## [DIRECTIVE]
Lines with "Lingfield" in them are to be located in the listing below and copied.
----
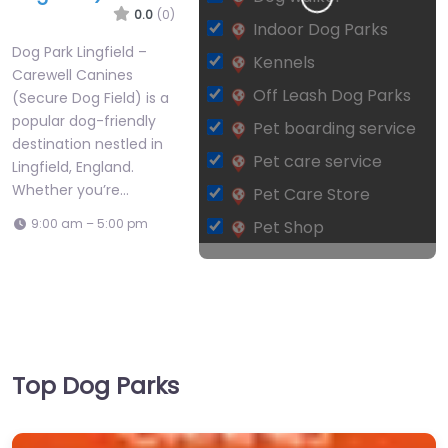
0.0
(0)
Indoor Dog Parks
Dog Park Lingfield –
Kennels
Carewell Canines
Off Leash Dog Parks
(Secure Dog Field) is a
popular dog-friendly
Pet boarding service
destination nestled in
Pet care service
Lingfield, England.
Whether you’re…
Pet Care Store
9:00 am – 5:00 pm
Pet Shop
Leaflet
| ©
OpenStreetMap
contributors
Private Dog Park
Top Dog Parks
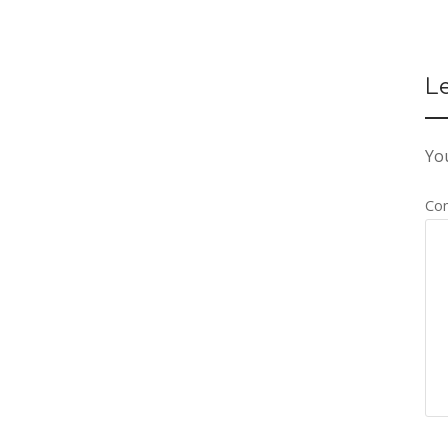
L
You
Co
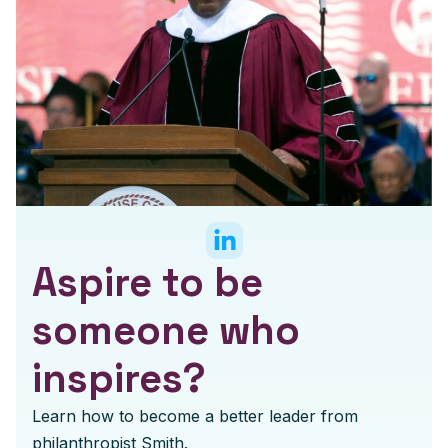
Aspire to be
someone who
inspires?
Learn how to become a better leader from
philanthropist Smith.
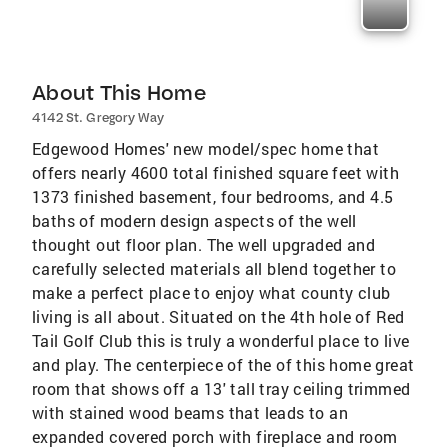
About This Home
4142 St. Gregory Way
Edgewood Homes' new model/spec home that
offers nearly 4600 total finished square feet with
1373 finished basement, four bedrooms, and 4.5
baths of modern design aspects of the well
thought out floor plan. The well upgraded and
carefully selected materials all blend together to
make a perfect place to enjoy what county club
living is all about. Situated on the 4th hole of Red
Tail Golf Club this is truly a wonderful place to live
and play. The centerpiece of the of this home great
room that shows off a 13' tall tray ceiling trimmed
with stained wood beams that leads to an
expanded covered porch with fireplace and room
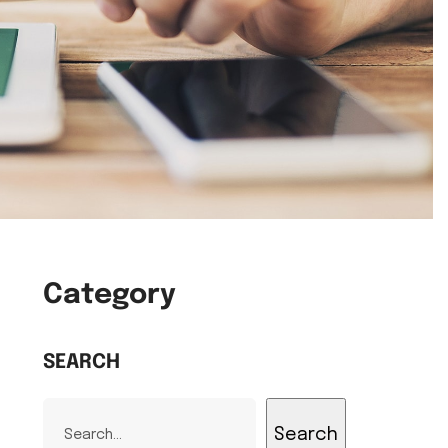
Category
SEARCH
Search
----
## [ANSWER AREA]
Dog Park Lingfield –
Lingfield, England.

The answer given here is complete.